_Exercise instructions_
Turn the items below into a Markdown table with two columns, Row and Line. Number each line in order under Row, put its text under Line, and leave out blank lines.

(Source data)
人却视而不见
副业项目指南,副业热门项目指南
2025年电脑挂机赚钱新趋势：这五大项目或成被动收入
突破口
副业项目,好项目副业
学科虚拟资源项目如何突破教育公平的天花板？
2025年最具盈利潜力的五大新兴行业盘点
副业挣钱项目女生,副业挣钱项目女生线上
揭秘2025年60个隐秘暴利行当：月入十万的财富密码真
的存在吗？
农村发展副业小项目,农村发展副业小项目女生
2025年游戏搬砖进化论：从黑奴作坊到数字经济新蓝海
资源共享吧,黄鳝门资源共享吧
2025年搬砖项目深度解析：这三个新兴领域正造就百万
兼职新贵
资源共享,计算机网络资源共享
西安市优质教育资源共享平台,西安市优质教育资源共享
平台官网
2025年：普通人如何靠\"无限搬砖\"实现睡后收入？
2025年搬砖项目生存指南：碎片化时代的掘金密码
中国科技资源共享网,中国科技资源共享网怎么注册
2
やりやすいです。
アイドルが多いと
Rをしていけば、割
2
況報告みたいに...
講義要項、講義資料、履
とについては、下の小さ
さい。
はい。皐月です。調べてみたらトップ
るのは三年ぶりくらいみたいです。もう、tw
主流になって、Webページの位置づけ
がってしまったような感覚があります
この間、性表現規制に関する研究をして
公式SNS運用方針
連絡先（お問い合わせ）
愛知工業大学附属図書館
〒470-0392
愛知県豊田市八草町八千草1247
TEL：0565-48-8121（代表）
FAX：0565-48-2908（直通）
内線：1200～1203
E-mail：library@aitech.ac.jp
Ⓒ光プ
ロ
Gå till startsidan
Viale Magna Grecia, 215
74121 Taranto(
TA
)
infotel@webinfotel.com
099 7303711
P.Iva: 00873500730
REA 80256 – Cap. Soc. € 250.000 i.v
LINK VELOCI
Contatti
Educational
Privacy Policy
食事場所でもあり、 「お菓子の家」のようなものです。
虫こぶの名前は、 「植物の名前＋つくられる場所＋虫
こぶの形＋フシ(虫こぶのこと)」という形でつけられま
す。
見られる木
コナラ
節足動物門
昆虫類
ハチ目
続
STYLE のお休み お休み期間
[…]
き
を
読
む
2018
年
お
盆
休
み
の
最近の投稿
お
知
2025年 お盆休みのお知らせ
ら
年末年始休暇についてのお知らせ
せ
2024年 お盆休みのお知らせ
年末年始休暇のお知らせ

_Result of this exercise_
| Row | Line |
|---|---|
| 1 | 人却视而不见 |
| 2 | 副业项目指南,副业热门项目指南 |
| 3 | 2025年电脑挂机赚钱新趋势：这五大项目或成被动收入 |
| 4 | 突破口 |
| 5 | 副业项目,好项目副业 |
| 6 | 学科虚拟资源项目如何突破教育公平的天花板？ |
| 7 | 2025年最具盈利潜力的五大新兴行业盘点 |
| 8 | 副业挣钱项目女生,副业挣钱项目女生线上 |
| 9 | 揭秘2025年60个隐秘暴利行当：月入十万的财富密码真 |
| 10 | 的存在吗？ |
| 11 | 农村发展副业小项目,农村发展副业小项目女生 |
| 12 | 2025年游戏搬砖进化论：从黑奴作坊到数字经济新蓝海 |
| 13 | 资源共享吧,黄鳝门资源共享吧 |
| 14 | 2025年搬砖项目深度解析：这三个新兴领域正造就百万 |
| 15 | 兼职新贵 |
| 16 | 资源共享,计算机网络资源共享 |
| 17 | 西安市优质教育资源共享平台,西安市优质教育资源共享 |
| 18 | 平台官网 |
| 19 | 2025年：普通人如何靠\"无限搬砖\"实现睡后收入？ |
| 20 | 2025年搬砖项目生存指南：碎片化时代的掘金密码 |
| 21 | 中国科技资源共享网,中国科技资源共享网怎么注册 |
| 22 | 2 |
| 23 | やりやすいです。 |
| 24 | アイドルが多いと |
| 25 | Rをしていけば、割 |
| 26 | 2 |
| 27 | 況報告みたいに... |
| 28 | 講義要項、講義資料、履 |
| 29 | とについては、下の小さ |
| 30 | さい。 |
| 31 | はい。皐月です。調べてみたらトップ |
| 32 | るのは三年ぶりくらいみたいです。もう、tw |
| 33 | 主流になって、Webページの位置づけ |
| 34 | がってしまったような感覚があります |
| 35 | この間、性表現規制に関する研究をして |
| 36 | 公式SNS運用方針 |
| 37 | 連絡先（お問い合わせ） |
| 38 | 愛知工業大学附属図書館 |
| 39 | 〒470-0392 |
| 40 | 愛知県豊田市八草町八千草1247 |
| 41 | TEL：0565-48-8121（代表） |
| 42 | FAX：0565-48-2908（直通） |
| 43 | 内線：1200～1203 |
| 44 | E-mail：library@aitech.ac.jp |
| 45 | Ⓒ光プ |
| 46 | ロ |
| 47 | Gå till startsidan |
| 48 | Viale Magna Grecia, 215 |
| 49 | 74121 Taranto( |
| 50 | TA |
| 51 | ) |
| 52 | infotel@webinfotel.com |
| 53 | 099 7303711 |
| 54 | P.Iva: 00873500730 |
| 55 | REA 80256 – Cap. Soc. € 250.000 i.v |
| 56 | LINK VELOCI |
| 57 | Contatti |
| 58 | Educational |
| 59 | Privacy Policy |
| 60 | 食事場所でもあり、 「お菓子の家」のようなものです。 |
| 61 | 虫こぶの名前は、 「植物の名前＋つくられる場所＋虫 |
| 62 | こぶの形＋フシ(虫こぶのこと)」という形でつけられま |
| 63 | す。 |
| 64 | 見られる木 |
| 65 | コナラ |
| 66 | 節足動物門 |
| 67 | 昆虫類 |
| 68 | ハチ目 |
| 69 | 続 |
| 70 | STYLE のお休み お休み期間 |
| 71 | […] |
| 72 | き |
| 73 | を |
| 74 | 読 |
| 75 | む |
| 76 | 2018 |
| 77 | 年 |
| 78 | お |
| 79 | 盆 |
| 80 | 休 |
| 81 | み |
| 82 | の |
| 83 | 最近の投稿 |
| 84 | お |
| 85 | 知 |
| 86 | 2025年 お盆休みのお知らせ |
| 87 | ら |
| 88 | 年末年始休暇についてのお知らせ |
| 89 | せ |
| 90 | 2024年 お盆休みのお知らせ |
| 91 | 年末年始休暇のお知らせ |